> _REQUIRED ACTION 1_
Answer these questions using the passage on theeyattu:
(a) Who performs theeyattu?
(b) What is the Northern Kerala variant called, and who performs it?
(c) Which Sanskrit theatre performance tops the list from India?
> _REQUIRED ACTION 2_
Translate this sentence from the passage on theeyattu into Spanish: "UNESCO's Representative List of the Intangible Cultural Heritage of Humanity does include "Mudiyettu"."
> _REQUIRED ACTION 3_
Write what follows the final sentence of the passage on theeyattu, carrying the passage forward from that point.
TEXT BLOCK START
Theeyattu is performed by the male members of a community namely “theeyatt unni”. A variant of the Travancore style “theeyattu” is prevalent in Northern Kerala called “Ayyappan Theeyattu” performed by “thiyyadi nambiars”. At Moothedathu Kavu temple, “theeyattu” is performed by the family of the well-read, well-spoken and handsome Shashidhara Sharma. He once mentioned to me that UNESCO has enlisted “theeyattu” and its more detailed version of “mudiyettu” as an Intangible Cultural Heritage. UNESCO’s Representative List of the Intangible Cultural Heritage of Humanity does include “Mudiyettu”. Interestingly, the Sanskrit theatre performance of “kutiyattam” tops the list from India along with “Ramlila”, the traditional Ramayana performance, “Kalbelia”, the folk songs of Rajasthan, “Chhau” dance of Eastern India, “Ramman” from the Garhwal region, Ladakh’s Buddhist chanting and “Mudiyettu”, the longer variant of “theeyattu”.
TEXT BLOCK END
SUPPLIED DATA START
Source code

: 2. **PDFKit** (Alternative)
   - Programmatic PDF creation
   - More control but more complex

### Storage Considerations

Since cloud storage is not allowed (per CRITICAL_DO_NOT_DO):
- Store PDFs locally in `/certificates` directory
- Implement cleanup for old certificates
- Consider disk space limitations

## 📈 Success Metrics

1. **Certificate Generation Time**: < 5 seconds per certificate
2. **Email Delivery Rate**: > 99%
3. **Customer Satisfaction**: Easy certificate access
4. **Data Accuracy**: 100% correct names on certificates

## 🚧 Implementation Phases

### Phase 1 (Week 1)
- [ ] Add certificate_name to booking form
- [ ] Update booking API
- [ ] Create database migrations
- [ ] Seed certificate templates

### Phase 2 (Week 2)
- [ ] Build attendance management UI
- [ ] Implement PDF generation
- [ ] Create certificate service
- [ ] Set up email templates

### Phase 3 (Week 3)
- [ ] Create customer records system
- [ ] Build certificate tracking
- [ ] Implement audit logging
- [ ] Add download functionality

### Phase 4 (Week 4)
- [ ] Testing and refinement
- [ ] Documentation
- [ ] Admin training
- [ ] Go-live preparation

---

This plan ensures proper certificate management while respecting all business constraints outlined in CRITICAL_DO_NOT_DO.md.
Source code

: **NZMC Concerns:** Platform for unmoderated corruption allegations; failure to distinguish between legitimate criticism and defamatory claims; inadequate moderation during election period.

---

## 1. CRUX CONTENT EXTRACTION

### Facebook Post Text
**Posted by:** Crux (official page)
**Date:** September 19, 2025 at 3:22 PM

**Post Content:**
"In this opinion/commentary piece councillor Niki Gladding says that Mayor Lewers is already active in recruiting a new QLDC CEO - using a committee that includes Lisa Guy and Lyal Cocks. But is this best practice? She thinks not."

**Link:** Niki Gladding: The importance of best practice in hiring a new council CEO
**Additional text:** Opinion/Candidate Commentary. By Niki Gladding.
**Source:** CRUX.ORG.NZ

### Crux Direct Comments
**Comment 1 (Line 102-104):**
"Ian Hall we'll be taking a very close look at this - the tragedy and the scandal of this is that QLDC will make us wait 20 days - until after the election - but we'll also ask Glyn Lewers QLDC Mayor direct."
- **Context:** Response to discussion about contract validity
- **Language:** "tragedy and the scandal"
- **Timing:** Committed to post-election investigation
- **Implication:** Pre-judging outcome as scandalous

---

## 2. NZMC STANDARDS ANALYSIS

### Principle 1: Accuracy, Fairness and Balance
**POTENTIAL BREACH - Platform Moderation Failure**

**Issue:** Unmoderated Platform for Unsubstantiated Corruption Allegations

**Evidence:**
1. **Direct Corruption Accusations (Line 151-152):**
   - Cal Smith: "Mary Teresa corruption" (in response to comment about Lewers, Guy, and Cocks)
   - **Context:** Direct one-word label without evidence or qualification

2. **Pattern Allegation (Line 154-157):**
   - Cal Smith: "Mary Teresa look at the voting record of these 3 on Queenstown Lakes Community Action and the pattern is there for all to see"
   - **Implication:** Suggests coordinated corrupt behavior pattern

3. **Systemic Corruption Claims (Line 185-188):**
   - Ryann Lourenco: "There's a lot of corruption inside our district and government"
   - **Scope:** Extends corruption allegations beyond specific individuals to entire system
SUPPLIED DATA END
> _EXPECTED OUTPUT 1_
(a) The male members of a community named "theeyatt unni."
(b) It is called "Ayyappan Theeyattu," and "thiyyadi nambiars" perform it.
(c) "Kutiyattam."

> _EXPECTED OUTPUT 2_
La Lista Representativa del Patrimonio Cultural Inmaterial de la Humanidad de la UNESCO sí incluye el «Mudiyettu».

> _EXPECTED OUTPUT 3_
So, thank you Steve and Matt for a wonderful evening and prompting me to write about something I grow up seeing, year after year.

One thought on ““Theeyattu”

  1. Wow! interesting Manoj…..it reminds me of the Pava Kooth festival…held at Payallur Puratiyal Bhagawathi Temple at in-laws place….Palakkad!!